## [Task requirements]
A – Translate this sentence from the entrepreneurship tips passage into Spanish: "Integrity is the most important aspect of starting and running a successful business."
B – Extend the entrepreneurship tips passage past its final sentence, keeping the same style.

*** Passage shown ***

When it comes to building, running and growing your own business, our Council Members have learned a thing or two. Whether you are just starting out or are more established, entrepreneurship is not without its ups and downs. Starting a business on your own can be a challenging, exhilarating, exhausting, and yet incredibly rewarding experience
In honor of Women’s History Month, the NWBC Council Members would like to take the opportunity to share – in their own words – some valuable tips, insights and inspiration to what has enabled them to reach the levels of success they never thought possible.
Deborah Rosado Shaw Founder of The Rosado Shaw Group, LLC You’re never alone. Connect with others. Reach out. Test your ideas. Explore all the many resources that are available to you. Don’t forget to take a moment to celebrate you and all that is yet to be.
Marsha Firestone President and Founder of Women President’s Organization Be honest in all that you do and say about your company. Integrity is the most important aspect of starting and running a successful business.
Jen Earle CEO of the National Association of Women Business Owners How did I know I could do it? I didn’t know, but I knew I had to try. Keep going even if it’s not in the same direction you started out.

*** End of Passage shown ***
*** Information shown ***

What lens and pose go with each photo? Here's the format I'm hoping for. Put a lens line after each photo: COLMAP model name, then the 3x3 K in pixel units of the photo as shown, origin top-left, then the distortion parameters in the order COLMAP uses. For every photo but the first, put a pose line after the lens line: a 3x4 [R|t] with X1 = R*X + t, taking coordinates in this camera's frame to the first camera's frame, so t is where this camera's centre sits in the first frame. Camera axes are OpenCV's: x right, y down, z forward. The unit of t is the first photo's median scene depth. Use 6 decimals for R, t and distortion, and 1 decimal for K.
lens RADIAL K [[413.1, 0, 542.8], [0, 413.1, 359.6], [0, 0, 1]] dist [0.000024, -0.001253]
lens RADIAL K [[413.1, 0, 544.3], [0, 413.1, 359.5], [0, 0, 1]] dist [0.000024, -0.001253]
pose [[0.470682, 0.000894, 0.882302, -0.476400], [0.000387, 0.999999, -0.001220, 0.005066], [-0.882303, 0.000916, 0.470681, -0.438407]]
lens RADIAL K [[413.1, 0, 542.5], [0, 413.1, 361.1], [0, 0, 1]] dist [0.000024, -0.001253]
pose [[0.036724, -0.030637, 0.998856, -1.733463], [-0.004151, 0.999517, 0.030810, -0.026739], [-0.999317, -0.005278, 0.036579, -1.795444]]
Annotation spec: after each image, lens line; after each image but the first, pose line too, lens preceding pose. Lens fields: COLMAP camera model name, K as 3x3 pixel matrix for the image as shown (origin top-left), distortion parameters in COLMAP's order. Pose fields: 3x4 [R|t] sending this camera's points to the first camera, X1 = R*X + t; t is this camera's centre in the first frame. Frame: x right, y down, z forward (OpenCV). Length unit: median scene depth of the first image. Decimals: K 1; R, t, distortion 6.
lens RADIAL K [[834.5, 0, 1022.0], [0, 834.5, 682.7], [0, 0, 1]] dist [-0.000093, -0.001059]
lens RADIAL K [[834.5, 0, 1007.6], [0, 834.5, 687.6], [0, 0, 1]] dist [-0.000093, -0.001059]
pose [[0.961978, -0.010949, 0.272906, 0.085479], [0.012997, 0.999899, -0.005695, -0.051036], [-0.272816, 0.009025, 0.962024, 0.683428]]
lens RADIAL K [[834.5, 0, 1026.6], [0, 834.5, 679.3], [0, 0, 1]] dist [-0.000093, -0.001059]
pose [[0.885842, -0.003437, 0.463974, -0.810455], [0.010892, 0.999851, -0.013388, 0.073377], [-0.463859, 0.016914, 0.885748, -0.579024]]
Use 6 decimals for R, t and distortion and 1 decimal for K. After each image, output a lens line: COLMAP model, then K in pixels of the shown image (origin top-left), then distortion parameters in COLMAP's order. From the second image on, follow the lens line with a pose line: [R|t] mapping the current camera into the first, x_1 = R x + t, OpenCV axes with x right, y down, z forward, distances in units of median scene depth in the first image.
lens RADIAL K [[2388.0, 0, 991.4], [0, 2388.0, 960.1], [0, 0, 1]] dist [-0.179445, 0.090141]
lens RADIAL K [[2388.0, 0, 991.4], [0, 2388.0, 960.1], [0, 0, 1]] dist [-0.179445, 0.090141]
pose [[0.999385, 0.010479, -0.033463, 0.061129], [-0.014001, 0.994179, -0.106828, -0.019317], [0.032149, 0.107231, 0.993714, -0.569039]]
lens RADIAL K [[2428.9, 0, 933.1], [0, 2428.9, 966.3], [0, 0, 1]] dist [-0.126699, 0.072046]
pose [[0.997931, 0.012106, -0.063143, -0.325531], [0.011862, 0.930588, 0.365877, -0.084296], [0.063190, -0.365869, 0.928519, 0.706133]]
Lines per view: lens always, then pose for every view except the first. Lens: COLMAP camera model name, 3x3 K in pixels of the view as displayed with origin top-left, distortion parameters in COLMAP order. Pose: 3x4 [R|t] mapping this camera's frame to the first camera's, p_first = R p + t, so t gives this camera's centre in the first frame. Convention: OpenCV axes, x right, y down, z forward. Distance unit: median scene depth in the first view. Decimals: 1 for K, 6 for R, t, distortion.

*** End of Information shown ***

## [Answers to the exercises]
A – La integridad es el aspecto más importante para iniciar y dirigir un negocio exitoso.

B –
Whitney Keyes Founder and CEO WK Productions It’s okay to fire a client occasionally. A bad client can cost you time, resources and energy that are just not worth it. Look for yellow flags: is your client rude to a waitress? Does the client constantly question your billing rates? You need to earn what you’re worth.
Sherry Stewart Deutschmann Founder LetterLogic Value your employees above all else, and in turn they will value your customers, and your customers will value you. Be confident in yourself. Believe in yourself. Believe in your idea. Don’t focus on what you don’t have; focus on what you do have.
NWBC Council editor
The National Women’s Business Council (NWBC) is a non-partisan federal advisory council created to serve as an independent source of advice and counsel to the President, Congress, and the U.S. Small Business Administration on economic issues of importance to women business owners.